His lips are upturned, and I can see his white teeth.

It’s the first time he’s actually smiled at me.

At me. Even if he thinks I’m sick, it has melted my heart to earn his smile. I beam back at him.

I bundle up in my coat, zipping it all the way to my chin, slinging my trusty tote bag over my shoulder.

We leave in a hurry, eager to get out of the bustling diner that’s now truly bursting with patrons; the line is out the door.

I take my place as a passenger princess and try not to let it ruin my tiny, tiny ego that Dean smiled at me.

We get onto Route 295 in no time, and soon enough Route 295 turns into Route 1.

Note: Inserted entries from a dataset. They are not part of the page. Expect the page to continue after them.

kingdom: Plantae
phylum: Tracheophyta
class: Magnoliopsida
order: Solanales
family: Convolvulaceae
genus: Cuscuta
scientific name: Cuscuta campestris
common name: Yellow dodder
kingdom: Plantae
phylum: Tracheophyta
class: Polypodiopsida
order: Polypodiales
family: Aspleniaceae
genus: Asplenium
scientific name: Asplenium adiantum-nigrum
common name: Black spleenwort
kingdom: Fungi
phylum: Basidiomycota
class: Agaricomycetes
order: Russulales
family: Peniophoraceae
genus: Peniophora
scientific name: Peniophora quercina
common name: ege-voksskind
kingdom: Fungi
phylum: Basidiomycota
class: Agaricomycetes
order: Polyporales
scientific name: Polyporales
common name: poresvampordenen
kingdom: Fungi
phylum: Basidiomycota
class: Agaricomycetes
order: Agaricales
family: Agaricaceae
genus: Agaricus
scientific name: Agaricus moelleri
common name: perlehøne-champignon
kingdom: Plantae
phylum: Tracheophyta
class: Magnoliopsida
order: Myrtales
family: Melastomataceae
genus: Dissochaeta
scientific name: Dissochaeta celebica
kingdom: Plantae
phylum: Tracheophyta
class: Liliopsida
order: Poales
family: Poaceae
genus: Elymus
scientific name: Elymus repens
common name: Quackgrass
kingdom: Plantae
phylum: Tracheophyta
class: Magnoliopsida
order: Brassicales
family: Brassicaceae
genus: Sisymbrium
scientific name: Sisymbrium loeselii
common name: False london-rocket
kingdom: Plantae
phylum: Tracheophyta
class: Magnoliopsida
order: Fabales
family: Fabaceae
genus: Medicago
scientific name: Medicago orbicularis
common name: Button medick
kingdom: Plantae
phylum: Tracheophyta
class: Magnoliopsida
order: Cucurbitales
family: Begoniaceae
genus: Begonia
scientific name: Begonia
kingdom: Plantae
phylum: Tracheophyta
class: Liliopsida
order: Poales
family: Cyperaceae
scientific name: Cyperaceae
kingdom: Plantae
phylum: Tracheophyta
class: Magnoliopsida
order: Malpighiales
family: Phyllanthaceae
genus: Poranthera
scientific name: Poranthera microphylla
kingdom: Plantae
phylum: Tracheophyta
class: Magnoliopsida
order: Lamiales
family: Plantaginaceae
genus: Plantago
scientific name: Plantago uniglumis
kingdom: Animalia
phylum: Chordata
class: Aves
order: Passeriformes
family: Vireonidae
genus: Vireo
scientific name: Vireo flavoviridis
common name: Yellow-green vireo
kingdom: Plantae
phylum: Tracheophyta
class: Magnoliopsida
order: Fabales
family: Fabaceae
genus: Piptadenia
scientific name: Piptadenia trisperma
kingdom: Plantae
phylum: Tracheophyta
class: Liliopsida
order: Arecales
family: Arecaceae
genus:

The pines are dancing along the road, with NPR on the radio, Dean relaxed in the driver’s seat.

I’m at ease for once, and I don’t feel ill.

I don’t feel the need to take medicine, and I don’t feel the need to reach for my inhaler.

I feel in control.

When they diagnose you with hypochondriasis, they reframe it as health anxiety. Anxiety is all about feeling out of control. I’ve always been an anxious, neurotic person. After Andy’s death I really spiraled, afraid that his sudden health crisis could soon become my own. I was so afraid.

Andy was like an extension of my own body. If he could die at any minute, so could I—and that was my own personal brand of hell. Not knowing if it was coming, being out of control of something. I was never so worried about my own health before.

After my accident, I made the decision to see a doctor and I’ve been getting better, taking my medication regularly. But still, I have my bad streaks of being anxious. Part of me feels nervous for what is about to come, but part of me is proud for making it this far. Andy would be proud of me.

But then again, Andy never knew that I could be this person that I am now.